Silverstein offered DPHA members many ideas for reaching the new luxury consumer. He stated that the new luxury winners offer rich and graphic consumer targeting that tells the story behind the product to make the important emotional connection.
The lesson for manufacturers, representatives and dealers is to make the showroom and displays visually stunning. Silverstein offered that the visually stunning retail experience is exemplified by the A+ shopping centers. For the decorative plumbing and hardware industry, displays are a big determinant in getting people to buy. Displays provide the opportunity to stand apart, to engage consumers and to make connections. Each player in the supply chain has an opportunity to contribute. Representatives who constantly visit showrooms can create value by offering advice to make the showroom more dynamic and offer feedback to manufacturers for display programs that are more compelling. Silverstein related that 60% of consumer decisions to purchase were influenced by the retail environment and displays. That may serve as another reason why Internet sales do not play a significant role in the new luxury home market.
Silverstein claimed that total customer satisfaction is another factor to winning in the new luxury environment. He dismissed the notion that a kitchen or bath renovation is a once-in-a-lifetime event. For the next five years, the trading up category will increase. The continuous stream of innovation and technological improvement will bring products to market that provide superior technical, functional and emotional experiences. New luxury consumers will be drawn to new products and quest for new experiences.

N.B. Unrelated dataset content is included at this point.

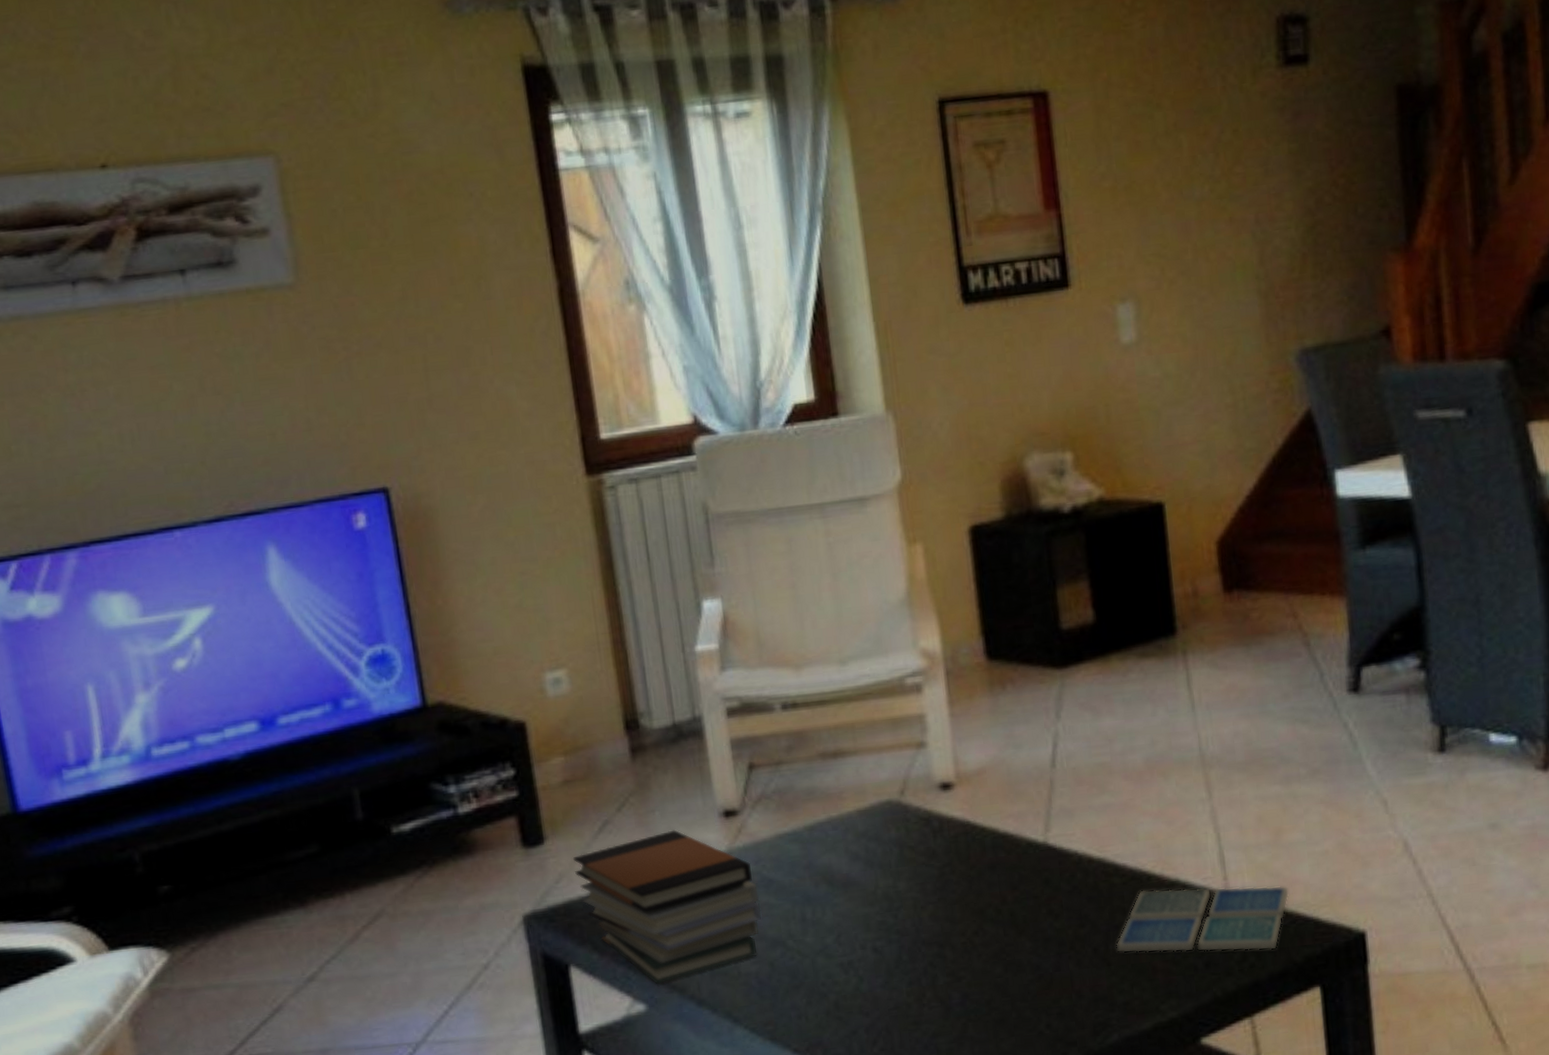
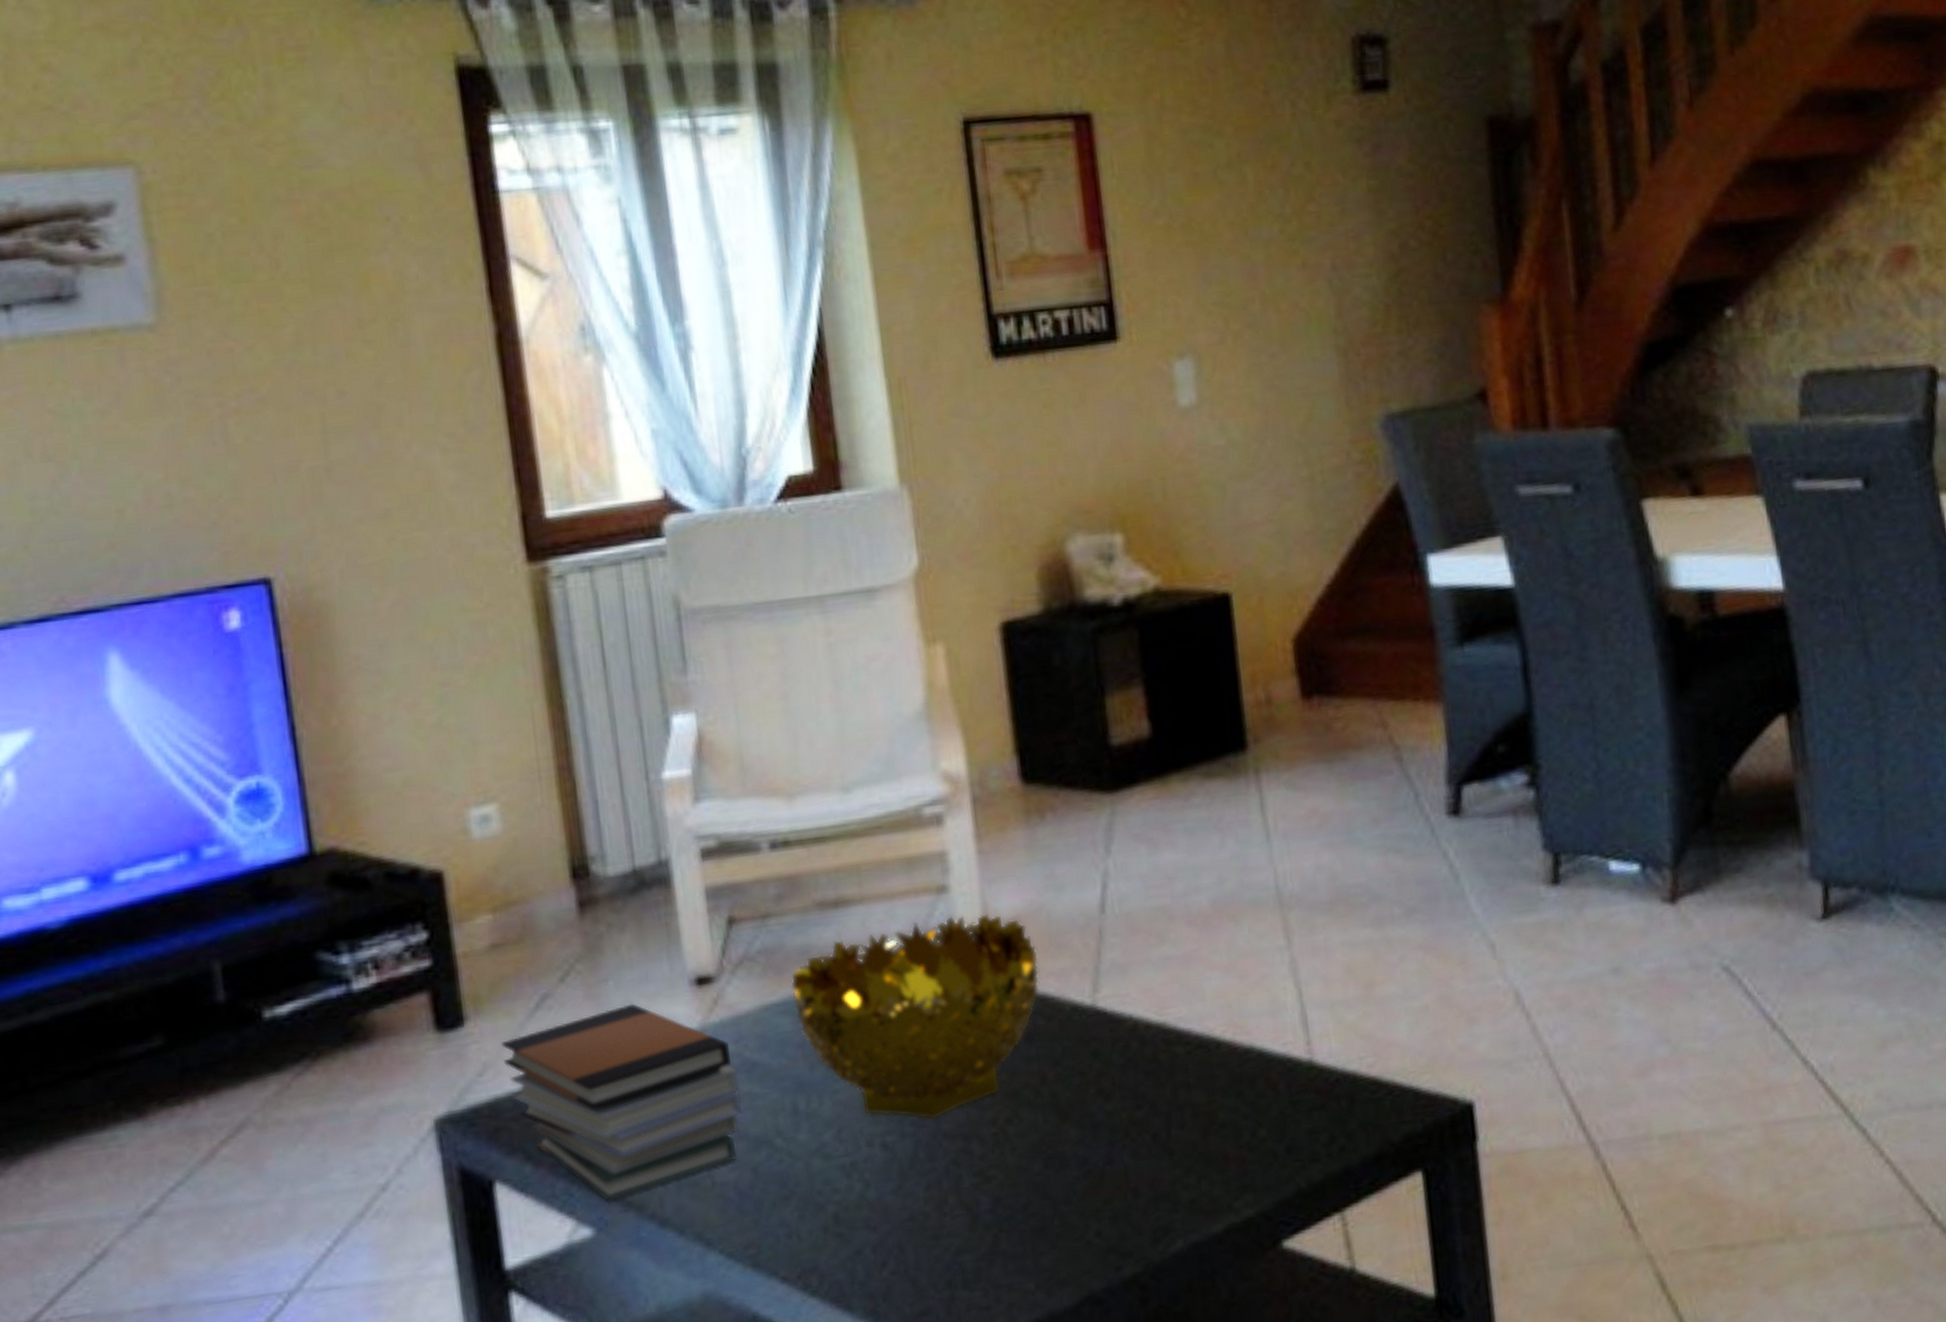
decorative bowl: none [799,766,1001,930] -> present [790,914,1040,1120]
drink coaster: present [1116,885,1290,954] -> none [1179,1049,1384,1140]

Current customers are the best source of market information for showrooms. Silverstein recommended that new luxury players continuously survey customers to determine satisfaction levels and verify whether they would repurchase the products again from the same showroom. Understanding degrees of customer satisfaction, the causes of consumer pain and the reasons for a dynamic retail experience will position new luxury winners to capture a larger segment of the market.
By no means did Silverstein relate that the process was easy. However, he also dismissed the idea that a small business was not capable of dominating a market segment. The examples he used as new luxury winners started as small businesses. Victoria's Secret was a small lingerie store. Viking had humble beginnings in a quiet Mississippi town. Williams Sonoma began as a single specialty store in northern California.
Trading up and new luxury are not about size. Michael Silverstein concluded, "We are in a unique industry, in a unique place and a unique time. We are in the center of the opportunity."